Clarissa looked at her from the chair. Her posture was perfect. Her expression was composed. But something underneath all of it was very still in a way that was different from her usual stillness.
"I am not your enemy," Genevieve said. "I have never been your enemy, despite the sustained effort you have made to cast me as one." She paused. "I think you know that. I think somewhere underneath it all you do know it, and I think that knowledge is not entirely comfortable."
She stood and moved to the door. "I hope you find somewhere satisfactory to go. I mean that sincerely. I hope wherever you end up is somewhere you can be less at war with everything. Because you are exhausting yourself, Clarissa. Just as you have exhausted me. Anyone with eyes can see it."
She turned and opened the door.
"Goodbye, Clarissa," she said. And she meant it the way it needed to be meant. Not as a door slamming, but as a door closing, gently and finally, the latch settling into place.
She left the room.
She heard the carriage leave twenty minutes later.

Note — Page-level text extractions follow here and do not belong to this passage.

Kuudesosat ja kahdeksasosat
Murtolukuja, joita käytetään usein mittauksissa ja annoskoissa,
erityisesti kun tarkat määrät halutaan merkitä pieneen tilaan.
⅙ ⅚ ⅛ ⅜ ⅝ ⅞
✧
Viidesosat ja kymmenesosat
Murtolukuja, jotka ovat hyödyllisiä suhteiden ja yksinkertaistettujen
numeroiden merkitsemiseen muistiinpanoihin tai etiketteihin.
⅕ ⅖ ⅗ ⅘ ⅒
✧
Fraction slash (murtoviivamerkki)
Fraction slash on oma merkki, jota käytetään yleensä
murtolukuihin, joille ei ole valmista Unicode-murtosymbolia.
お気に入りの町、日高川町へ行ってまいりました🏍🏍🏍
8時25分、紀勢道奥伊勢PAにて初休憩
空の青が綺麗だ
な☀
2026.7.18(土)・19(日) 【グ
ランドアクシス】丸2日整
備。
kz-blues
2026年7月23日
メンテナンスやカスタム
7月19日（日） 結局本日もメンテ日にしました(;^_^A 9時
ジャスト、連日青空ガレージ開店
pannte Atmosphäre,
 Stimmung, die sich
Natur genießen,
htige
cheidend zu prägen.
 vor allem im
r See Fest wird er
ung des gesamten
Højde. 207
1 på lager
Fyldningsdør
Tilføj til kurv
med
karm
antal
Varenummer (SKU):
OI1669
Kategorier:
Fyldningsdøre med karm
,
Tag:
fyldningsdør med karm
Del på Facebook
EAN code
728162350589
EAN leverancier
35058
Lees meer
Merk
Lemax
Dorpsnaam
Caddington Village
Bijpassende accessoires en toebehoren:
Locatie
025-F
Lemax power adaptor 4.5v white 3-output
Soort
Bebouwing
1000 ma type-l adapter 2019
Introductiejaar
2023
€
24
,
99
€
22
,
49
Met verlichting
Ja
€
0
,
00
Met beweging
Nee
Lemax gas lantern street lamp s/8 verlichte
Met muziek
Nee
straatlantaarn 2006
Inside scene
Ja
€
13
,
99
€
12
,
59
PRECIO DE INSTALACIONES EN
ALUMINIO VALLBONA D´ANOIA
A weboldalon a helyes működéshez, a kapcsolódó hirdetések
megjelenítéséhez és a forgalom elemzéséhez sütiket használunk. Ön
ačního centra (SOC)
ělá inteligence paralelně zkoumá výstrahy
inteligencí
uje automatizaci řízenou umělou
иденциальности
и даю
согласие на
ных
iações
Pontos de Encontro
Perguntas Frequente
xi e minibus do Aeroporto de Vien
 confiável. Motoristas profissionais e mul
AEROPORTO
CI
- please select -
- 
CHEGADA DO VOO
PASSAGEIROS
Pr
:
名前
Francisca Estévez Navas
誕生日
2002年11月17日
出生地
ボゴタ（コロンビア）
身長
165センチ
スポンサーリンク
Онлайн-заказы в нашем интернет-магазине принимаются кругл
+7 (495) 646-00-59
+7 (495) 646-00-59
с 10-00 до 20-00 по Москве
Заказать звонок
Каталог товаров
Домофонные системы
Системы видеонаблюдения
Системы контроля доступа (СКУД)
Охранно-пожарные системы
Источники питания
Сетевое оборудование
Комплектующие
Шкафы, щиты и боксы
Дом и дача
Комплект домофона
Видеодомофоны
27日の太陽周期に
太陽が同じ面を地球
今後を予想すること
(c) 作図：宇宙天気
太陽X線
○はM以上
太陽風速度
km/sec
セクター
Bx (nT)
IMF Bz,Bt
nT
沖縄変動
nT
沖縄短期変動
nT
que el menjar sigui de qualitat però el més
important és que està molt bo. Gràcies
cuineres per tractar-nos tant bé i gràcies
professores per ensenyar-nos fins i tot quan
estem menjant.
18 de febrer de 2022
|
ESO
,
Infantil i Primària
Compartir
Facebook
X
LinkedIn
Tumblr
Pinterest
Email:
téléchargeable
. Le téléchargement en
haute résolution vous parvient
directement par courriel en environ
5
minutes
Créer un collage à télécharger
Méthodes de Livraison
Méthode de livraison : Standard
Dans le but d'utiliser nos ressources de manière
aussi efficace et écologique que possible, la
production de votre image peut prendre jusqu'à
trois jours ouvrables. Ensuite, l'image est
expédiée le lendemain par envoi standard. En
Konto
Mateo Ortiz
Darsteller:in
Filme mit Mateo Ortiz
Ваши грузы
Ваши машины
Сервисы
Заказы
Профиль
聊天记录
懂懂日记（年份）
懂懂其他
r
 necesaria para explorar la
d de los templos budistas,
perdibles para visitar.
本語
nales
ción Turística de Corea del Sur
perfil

She was at the window of her old chambers. It was not that she had gone there to watch, but because she had gone there to sit somewhere quiet for a few minutes, somewhere that did not require anything of her, and the window happened to face the drive.
She watched the carriage appear from around the side of the house, the hatbox swaying with considerable drama at the top, the maid sitting very straight beside the footman. She watched it go down the drive, slow and slightly overloaded, and turn out of the gate.
Genevieve stood at the window a little while longer.
The lime trees moved faintly in the afternoon air, the new leaves catching the light, and the drive remained empty and quiet and entirely ordinary, the way things looked after something significant had passed through them and the significance had receded and what was left was simply the place, going about its business.